**Task requirements:** Your response should be every line from the entries that includes the string "degrees".

**Source material:**
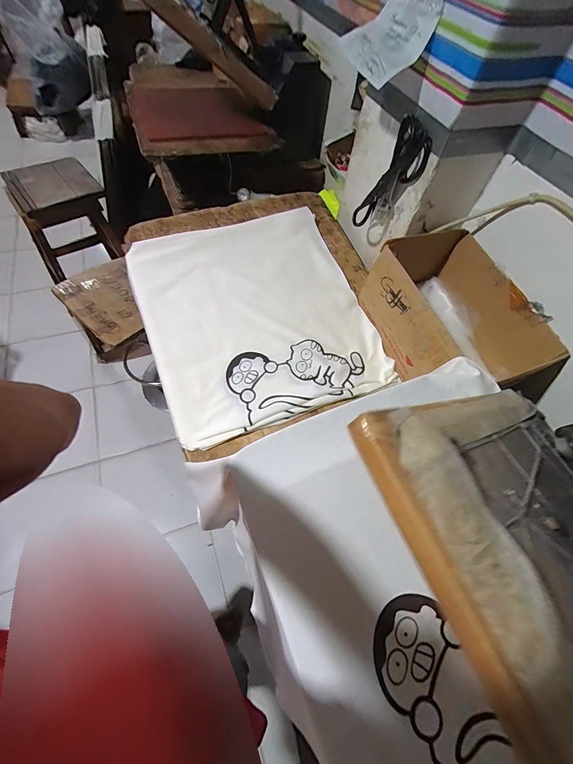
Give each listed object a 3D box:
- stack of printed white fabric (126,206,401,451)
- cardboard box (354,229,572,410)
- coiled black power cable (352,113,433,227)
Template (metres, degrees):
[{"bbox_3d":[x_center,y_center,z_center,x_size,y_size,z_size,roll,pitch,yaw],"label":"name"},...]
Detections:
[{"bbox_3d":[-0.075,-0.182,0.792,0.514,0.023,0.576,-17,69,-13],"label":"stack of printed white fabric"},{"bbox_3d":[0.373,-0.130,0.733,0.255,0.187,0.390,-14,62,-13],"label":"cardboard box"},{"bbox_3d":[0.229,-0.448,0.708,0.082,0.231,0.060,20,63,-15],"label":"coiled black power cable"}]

==

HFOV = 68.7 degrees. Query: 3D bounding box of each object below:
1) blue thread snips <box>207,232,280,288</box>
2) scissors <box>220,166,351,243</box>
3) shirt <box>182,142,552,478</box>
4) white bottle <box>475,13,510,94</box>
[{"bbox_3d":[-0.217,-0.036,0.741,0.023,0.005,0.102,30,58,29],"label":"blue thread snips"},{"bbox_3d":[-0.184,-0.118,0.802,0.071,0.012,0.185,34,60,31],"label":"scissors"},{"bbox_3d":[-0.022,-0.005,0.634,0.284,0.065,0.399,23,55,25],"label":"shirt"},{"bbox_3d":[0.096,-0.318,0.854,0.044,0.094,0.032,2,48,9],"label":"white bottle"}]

==

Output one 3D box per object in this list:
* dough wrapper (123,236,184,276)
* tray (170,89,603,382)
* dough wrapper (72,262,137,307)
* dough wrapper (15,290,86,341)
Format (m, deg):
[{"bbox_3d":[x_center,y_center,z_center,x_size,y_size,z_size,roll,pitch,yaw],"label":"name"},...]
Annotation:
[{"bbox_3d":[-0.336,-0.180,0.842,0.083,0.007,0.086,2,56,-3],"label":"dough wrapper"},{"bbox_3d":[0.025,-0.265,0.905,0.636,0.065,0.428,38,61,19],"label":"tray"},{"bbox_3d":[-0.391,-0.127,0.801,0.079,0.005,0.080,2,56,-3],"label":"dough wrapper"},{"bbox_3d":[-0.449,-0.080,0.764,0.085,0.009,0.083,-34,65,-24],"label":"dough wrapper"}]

**Exercise solution:**
Template (metres, degrees):
HFOV = 68.7 degrees. Query: 3D bounding box of each object below:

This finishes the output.